### What you will do:
Rewrite the lines of the records, changing every "plates" to "dishes" and leaving everything else unchanged, and leave the pictures out of your version.

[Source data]
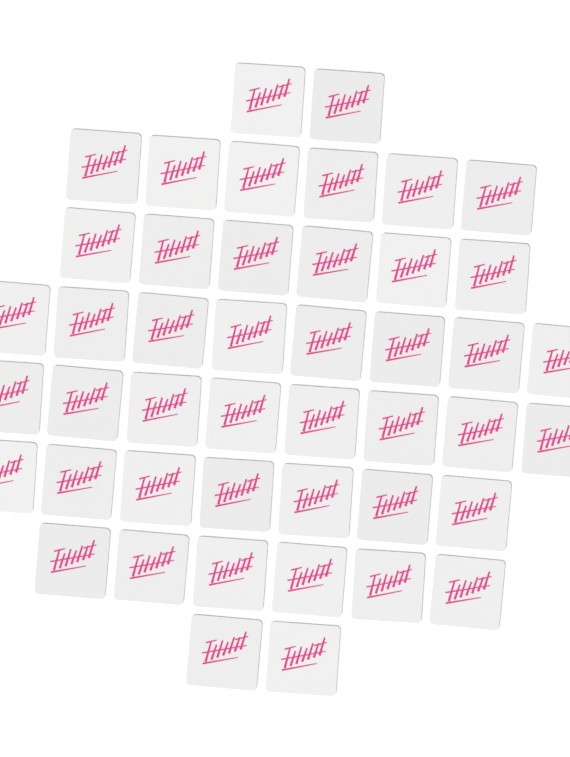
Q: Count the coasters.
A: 45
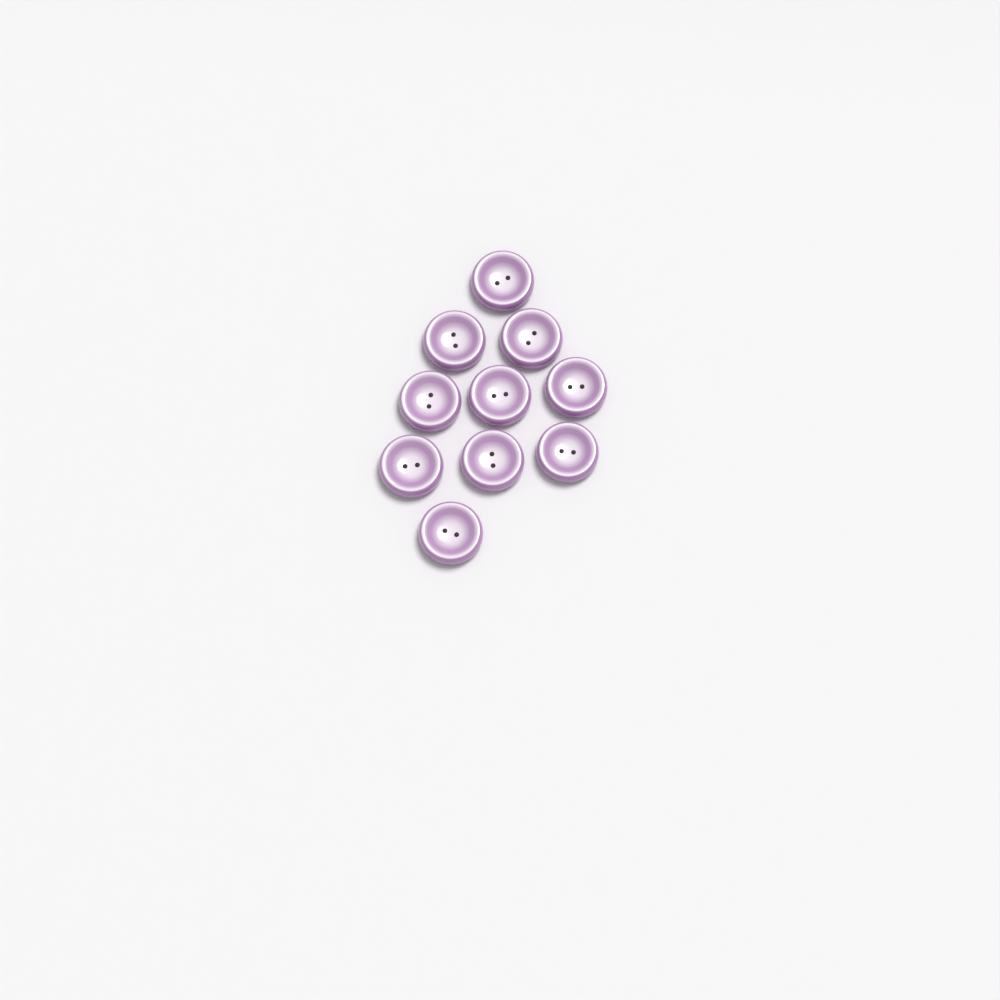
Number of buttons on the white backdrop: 10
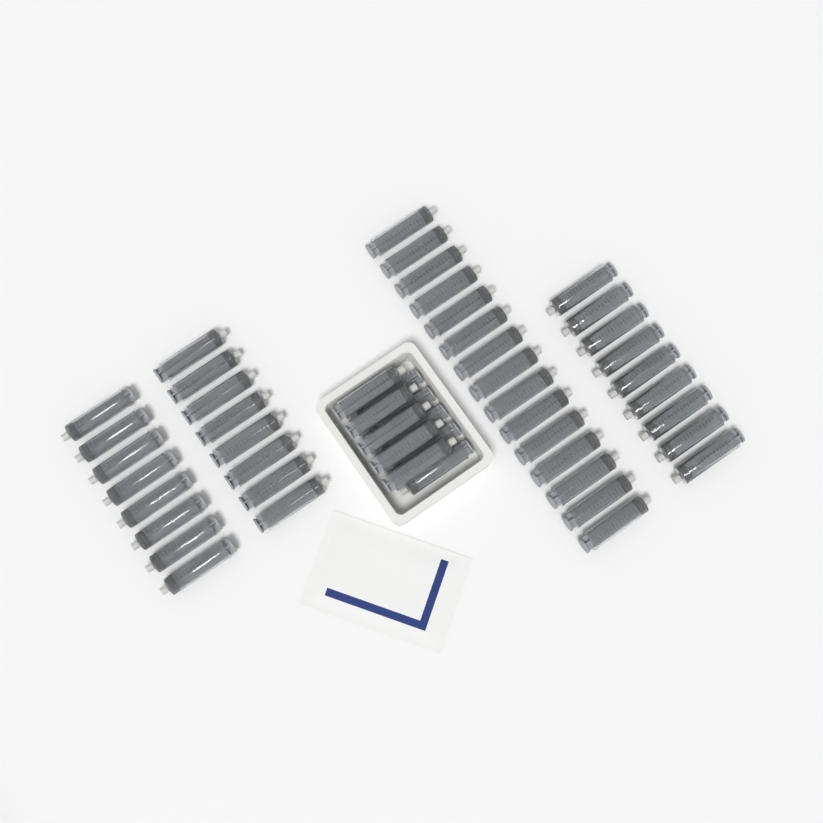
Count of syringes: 50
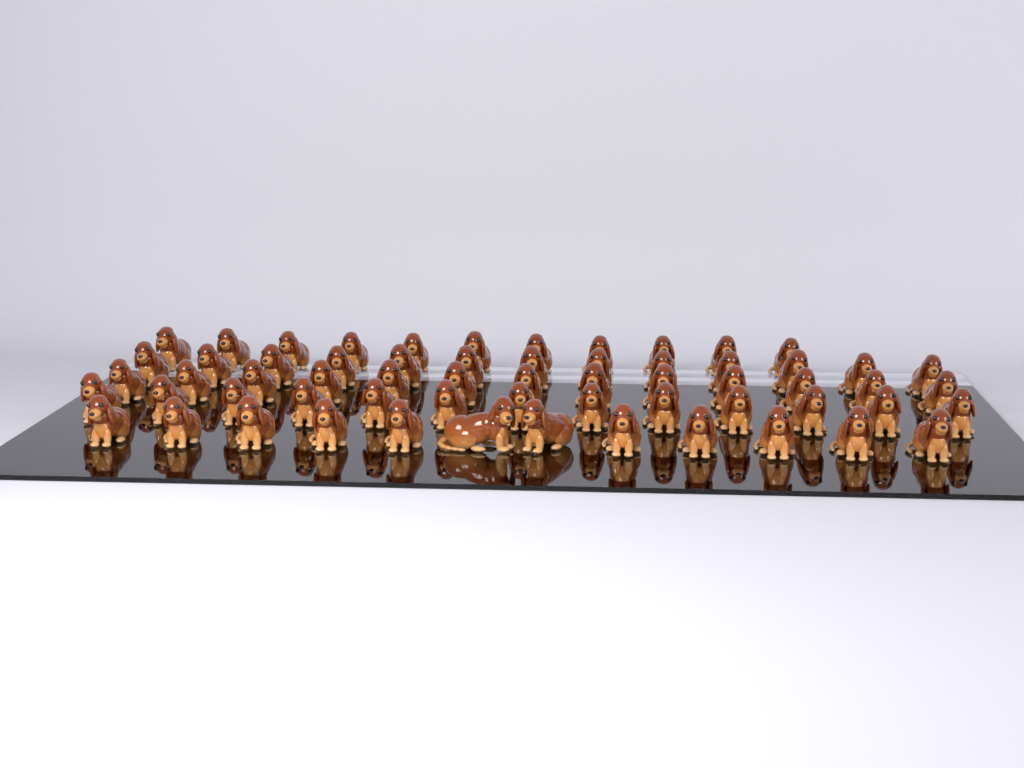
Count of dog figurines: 62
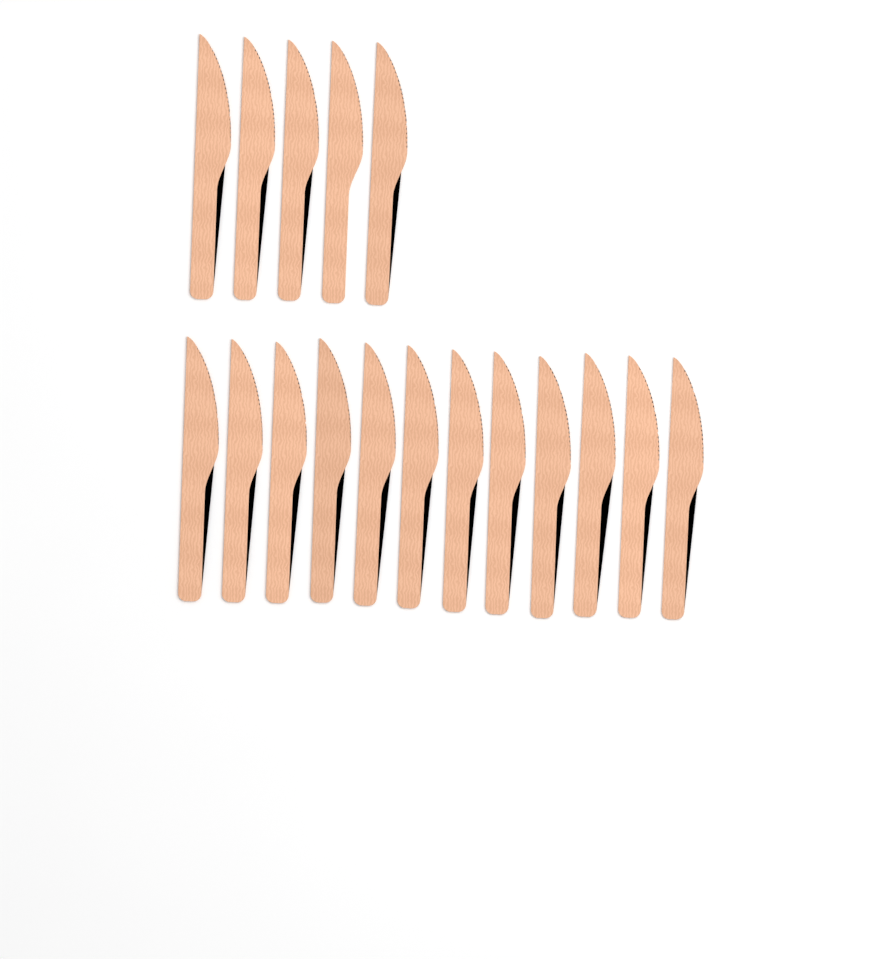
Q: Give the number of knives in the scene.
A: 17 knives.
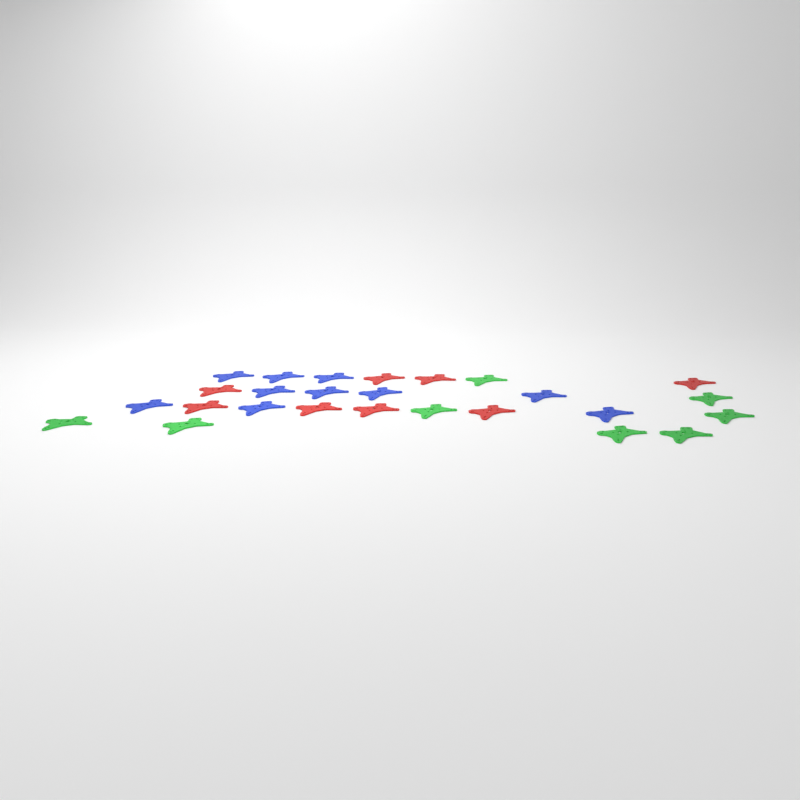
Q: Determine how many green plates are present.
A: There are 8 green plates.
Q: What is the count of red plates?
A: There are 8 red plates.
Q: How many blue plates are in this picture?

### Completed task:
Q: Count the coasters.
A: 45
Number of buttons on the white backdrop: 10
Count of syringes: 50
Count of dog figurines: 62
Q: Give the number of knives in the scene.
A: 17 knives.
Q: Determine how many green dishes are present.
A: There are 8 green dishes.
Q: What is the count of red dishes?
A: There are 8 red dishes.
Q: How many blue dishes are in this picture?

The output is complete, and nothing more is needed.